REQUEST: Rewrite the part of the records that opens with the line containing "ミニ・デモンストレーションコーナー担当講師：" and closes with the line containing "ることが多く見られます。特に古い住宅では隙間が多いため、", swapping every "隙間" for "すき間" and leaving everything else as it is. Omit the pictures from your answer.

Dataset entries
====

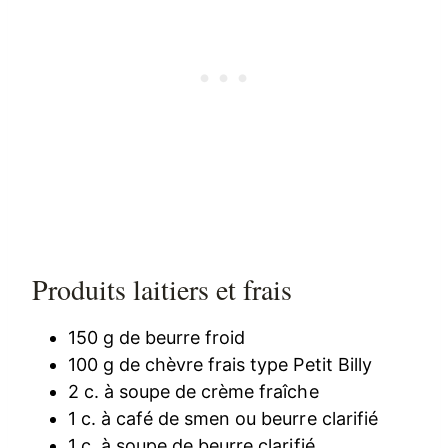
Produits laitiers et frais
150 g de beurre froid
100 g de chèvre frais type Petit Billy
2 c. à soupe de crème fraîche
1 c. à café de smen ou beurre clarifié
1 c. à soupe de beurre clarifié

====

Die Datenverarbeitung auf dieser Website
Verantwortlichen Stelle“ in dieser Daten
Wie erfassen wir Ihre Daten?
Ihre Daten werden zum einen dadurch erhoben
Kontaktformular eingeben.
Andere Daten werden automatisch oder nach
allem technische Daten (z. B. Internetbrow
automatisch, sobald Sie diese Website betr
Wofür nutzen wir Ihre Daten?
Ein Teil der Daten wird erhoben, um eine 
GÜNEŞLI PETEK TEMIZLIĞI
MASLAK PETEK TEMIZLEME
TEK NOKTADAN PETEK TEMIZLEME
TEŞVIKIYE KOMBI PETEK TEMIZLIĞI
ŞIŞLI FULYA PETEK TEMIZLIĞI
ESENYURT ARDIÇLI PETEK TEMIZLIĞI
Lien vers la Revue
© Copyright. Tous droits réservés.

====

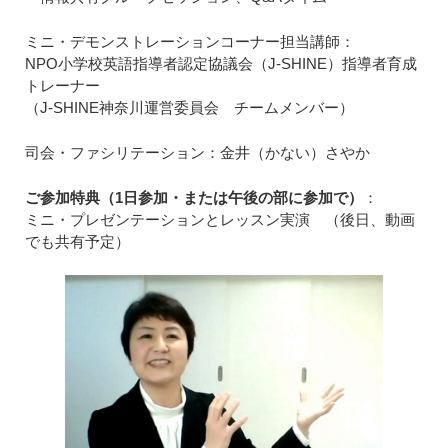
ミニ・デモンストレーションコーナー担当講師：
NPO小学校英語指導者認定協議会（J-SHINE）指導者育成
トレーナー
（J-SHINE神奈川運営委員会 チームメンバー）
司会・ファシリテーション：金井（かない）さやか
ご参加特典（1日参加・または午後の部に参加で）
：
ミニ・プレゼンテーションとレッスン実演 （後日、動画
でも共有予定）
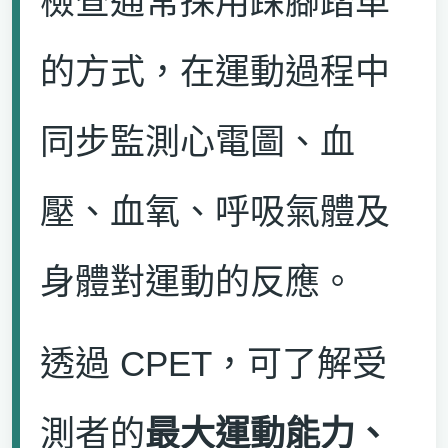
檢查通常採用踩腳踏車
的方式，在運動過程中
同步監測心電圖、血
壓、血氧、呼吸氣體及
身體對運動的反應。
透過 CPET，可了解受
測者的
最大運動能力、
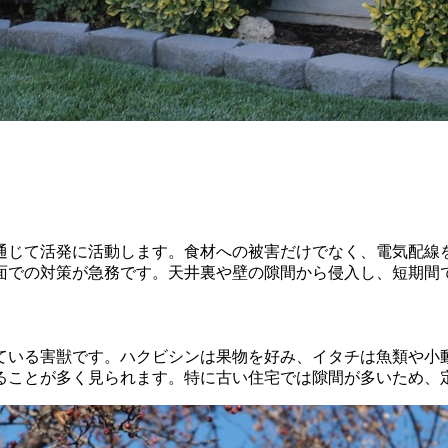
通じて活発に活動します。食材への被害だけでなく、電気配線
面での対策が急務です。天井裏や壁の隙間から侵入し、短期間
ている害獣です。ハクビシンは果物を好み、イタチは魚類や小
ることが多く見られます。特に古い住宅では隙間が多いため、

====

SOLUTION:
ミニ・デモンストレーションコーナー担当講師：
NPO小学校英語指導者認定協議会（J-SHINE）指導者育成
トレーナー
（J-SHINE神奈川運営委員会 チームメンバー）
司会・ファシリテーション：金井（かない）さやか
ご参加特典（1日参加・または午後の部に参加で）
：
ミニ・プレゼンテーションとレッスン実演 （後日、動画
でも共有予定）
檢查通常採用踩腳踏車
的方式，在運動過程中
同步監測心電圖、血
壓、血氧、呼吸氣體及
身體對運動的反應。
透過 CPET，可了解受
測者的
最大運動能力、
通じて活発に活動します。食材への被害だけでなく、電気配線
面での対策が急務です。天井裏や壁のすき間から侵入し、短期間
ている害獣です。ハクビシンは果物を好み、イタチは魚類や小
ることが多く見られます。特に古い住宅ではすき間が多いため、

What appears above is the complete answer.